Depuis cet événement, une partie des habitants de Tripoli et des citoyens libyens insinuent qu'al-Radaa n'était plus aussi influente et coriace qu'avant. On avait, également, interprété l'intervention du ministre de l'Intérieur comme étant une preuve de soutien et de rapprochement entre le pouvoir en place et la Brigade 444. De plus, le chef de 444, Mahmoud Hamza, a réussi à se forger l'image d'un seigneur de guerre jeune, moderne, discipliné et luttant contre la contrebande et la criminalité.

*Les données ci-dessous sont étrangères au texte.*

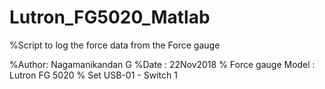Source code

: # Lutron_FG5020_Matlab

%Script to log the force data from the Force gauge

%Author: Nagamanikandan G
%Date  : 22Nov2018
% Force gauge Model : Lutron FG 5020
% Set USB-01 - Switch 1
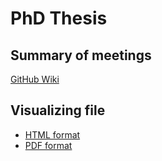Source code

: # PhD Thesis

## Summary of meetings

[GitHub Wiki](https://github.com/dktanwar/PhD_thesis/wiki)


## Visualizing file

- [HTML format](https://dktanwar.github.io/PhD_thesis/_book/index.html)
- [PDF format](https://dktanwar.github.io/PhD_thesis/_book/thesis.pdf)
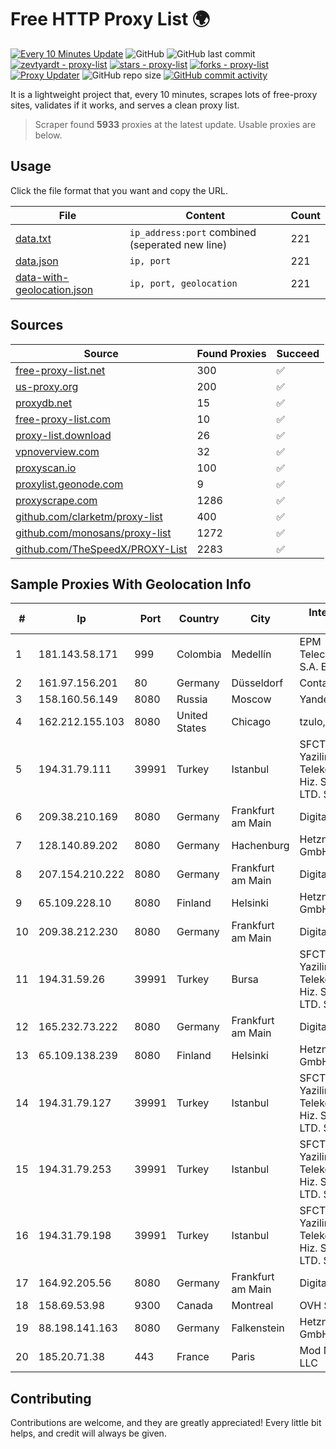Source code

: 
# Free HTTP Proxy List 🌍

[![Every 10 Minutes Update](https://github.com/mertguvencli/http-proxy-list/actions/workflows/main.yml/badge.svg?branch=main)](https://github.com/mertguvencli/http-proxy-list/actions/workflows/main.yml)
![GitHub](https://img.shields.io/github/license/mertguvencli/http-proxy-list)
![GitHub last commit](https://img.shields.io/github/last-commit/mertguvencli/http-proxy-list)
[![zevtyardt - proxy-list](https://img.shields.io/static/v1?label=zevtyardt&message=proxy-list&color=blue&logo=github)](https://github.com/zevtyardt/proxy-list "Go to GitHub repo")
[![stars - proxy-list](https://img.shields.io/github/stars/zevtyardt/proxy-list?style=social)](https://github.com/zevtyardt/proxy-list)
[![forks - proxy-list](https://img.shields.io/github/forks/zevtyardt/proxy-list?style=social)](https://github.com/zevtyardt/proxy-list)
[![Proxy Updater](https://github.com/zevtyardt/proxy-list/workflows/Proxy%20Updater/badge.svg)](https://github.com/zevtyardt/proxy-list/actions?query=workflow:"Proxy+Updater")
![GitHub repo size](https://img.shields.io/github/repo-size/zevtyardt/proxy-list)
[![GitHub commit activity](https://img.shields.io/github/commit-activity/m/zevtyardt/proxy-list?logo=commits)](https://github.com/zevtyardt/proxy-list/commits/main)

It is a lightweight project that, every 10 minutes, scrapes lots of free-proxy sites, validates if it works, and serves a clean proxy list.

> Scraper found **5933** proxies at the latest update. Usable proxies are below.

## Usage

Click the file format that you want and copy the URL.

|File|Content|Count|
|----|-------|-----|
|[data.txt](https://raw.githubusercontent.com/mertguvencli/http-proxy-list/main/proxy-list/data.txt)|`ip_address:port` combined (seperated new line)|221|
|[data.json](https://raw.githubusercontent.com/mertguvencli/http-proxy-list/main/proxy-list/data.json)|`ip, port`|221|
|[data-with-geolocation.json](https://raw.githubusercontent.com/mertguvencli/http-proxy-list/main/proxy-list/data-with-geolocation.json)|`ip, port, geolocation`|221|

## Sources

|Source|Found Proxies|Succeed|
|------|-------------|-------|
|[free-proxy-list.net](https://free-proxy-list.net)|300|✅|
|[us-proxy.org](https://www.us-proxy.org)|200|✅|
|[proxydb.net](http://proxydb.net)|15|✅|
|[free-proxy-list.com](https://free-proxy-list.com/?page=&port=&type%5B%5D=http&type%5B%5D=https&up_time=0&search=Search)|10|✅|
|[proxy-list.download](https://www.proxy-list.download/HTTP)|26|✅|
|[vpnoverview.com](https://vpnoverview.com/privacy/anonymous-browsing/free-proxy-servers)|32|✅|
|[proxyscan.io](https://www.proxyscan.io)|100|✅|
|[proxylist.geonode.com](https://proxylist.geonode.com/api/proxy-list?limit=300&page=1&sort_by=lastChecked&sort_type=desc&protocols=http,https)|9|✅|
|[proxyscrape.com](https://api.proxyscrape.com/v2/?request=displayproxies&protocol=http&timeout=10000&country=all&ssl=all&anonymity=all)|1286|✅|
|[github.com/clarketm/proxy-list](https://raw.githubusercontent.com/clarketm/proxy-list/master/proxy-list-raw.txt)|400|✅|
|[github.com/monosans/proxy-list](https://raw.githubusercontent.com/monosans/proxy-list/main/proxies/http.txt)|1272|✅|
|[github.com/TheSpeedX/PROXY-List](https://raw.githubusercontent.com/TheSpeedX/PROXY-List/master/http.txt)|2283|✅|


## Sample Proxies With Geolocation Info

|#|Ip|Port|Country|City|Internet Service Provider|
|-|--|----|-------|----|-------------------------|
|1|181.143.58.171|999|Colombia|Medellín|EPM Telecomunicaciones S.A. E.S.P.|
|2|161.97.156.201|80|Germany|Düsseldorf|Contabo GmbH|
|3|158.160.56.149|8080|Russia|Moscow|Yandex.Cloud LLC|
|4|162.212.155.103|8080|United States|Chicago|tzulo, inc.|
|5|194.31.79.111|39991|Turkey|Istanbul|SFCTEK Bilisim Yazilim ve Telekomunikasyon Hiz. San. ve Tic. LTD. STI.|
|6|209.38.210.169|8080|Germany|Frankfurt am Main|DigitalOcean|
|7|128.140.89.202|8080|Germany|Hachenburg|Hetzner Online GmbH|
|8|207.154.210.222|8080|Germany|Frankfurt am Main|DigitalOcean, LLC|
|9|65.109.228.10|8080|Finland|Helsinki|Hetzner Online GmbH|
|10|209.38.212.230|8080|Germany|Frankfurt am Main|DigitalOcean|
|11|194.31.59.26|39991|Turkey|Bursa|SFCTEK Bilisim Yazilim ve Telekomunikasyon Hiz. San. ve Tic. LTD. STI.|
|12|165.232.73.222|8080|Germany|Frankfurt am Main|DigitalOcean, LLC|
|13|65.109.138.239|8080|Finland|Helsinki|Hetzner Online GmbH|
|14|194.31.79.127|39991|Turkey|Istanbul|SFCTEK Bilisim Yazilim ve Telekomunikasyon Hiz. San. ve Tic. LTD. STI.|
|15|194.31.79.253|39991|Turkey|Istanbul|SFCTEK Bilisim Yazilim ve Telekomunikasyon Hiz. San. ve Tic. LTD. STI.|
|16|194.31.79.198|39991|Turkey|Istanbul|SFCTEK Bilisim Yazilim ve Telekomunikasyon Hiz. San. ve Tic. LTD. STI.|
|17|164.92.205.56|8080|Germany|Frankfurt am Main|DigitalOcean, LLC|
|18|158.69.53.98|9300|Canada|Montreal|OVH SAS|
|19|88.198.141.163|8080|Germany|Falkenstein|Hetzner Online GmbH|
|20|185.20.71.38|443|France|Paris|Mod Mission Critical LLC|



## Contributing

Contributions are welcome, and they are greatly appreciated! Every
little bit helps, and credit will always be given.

Son intervention au profit d'une issue pacifique lors de la tentative de la prise de Tripoli par Bachagha lui permet de faire croire qu'il n'est pas aussi violent que les autres seigneurs de guerre et qu'il croit en un Etat de droit et en une armée régulière. Bien évidemment, il reste avant tout le disciple de l'imam lieutenant et salafiste Abderaouf Karah. Il joue sur une image du conservatisme et non du salafisme et de l'extrémisme. Il est, également, considéré comme étant proche de la Turquie et du régime d'Erdogan. Abdel Hamid Dbeibah est lui aussi accusé de la même chose.
Par-dessus tout, la brigade 444 suit les ordres du gouvernement alors qu'al-Radaa se dit affiliée au conseil présidentiel. Les 444 reconnaissent ainsi une supériorité d'Abdel Hamid Dbeibah alors qu'al-Radaa reste en contact avec le chef du conseil présidentiel Mohamed El Menfi. D'ailleurs, les leaders politiques de la Libye n'ont fait au début qu'observer le déroulement du conflit. On leur reproche d'être intervenus tard et après la dégradation de la situation. On aurait dit que les deux auraient aimé voir l'issue du combat !

Ainsi, nous pouvons conclure que ces deux factions armées ne se font la guerre que pour une seule et unique raison. Servir leurs propres intérêts. Les deux leaders cherchent à conforter leur domination et à contrôler la capitale de la Libye. Al-Radaa cherche à remettre la Brigade 444 et son chef à sa place et à lui rappeler qu'il n'avait pas à demander ou à espérer plus. D'un autre côté, Mahmoud Hamza profite de sa proximité avec le chef du gouvernement et continue à gravir les échelons. Pour le moment, le seul véritable élément empêchant ces milices, mais aussi tout autre groupe soutenant le gouvernement de se déclarer une guerre totale reste une possible attaque de Khalifa Hafter. À Tripoli, ceux qui font la loi sont les milices. Les gouvernements et décideurs leur font, tour-à-tour, la cour afin de bénéficier de leur protection et de leur appui.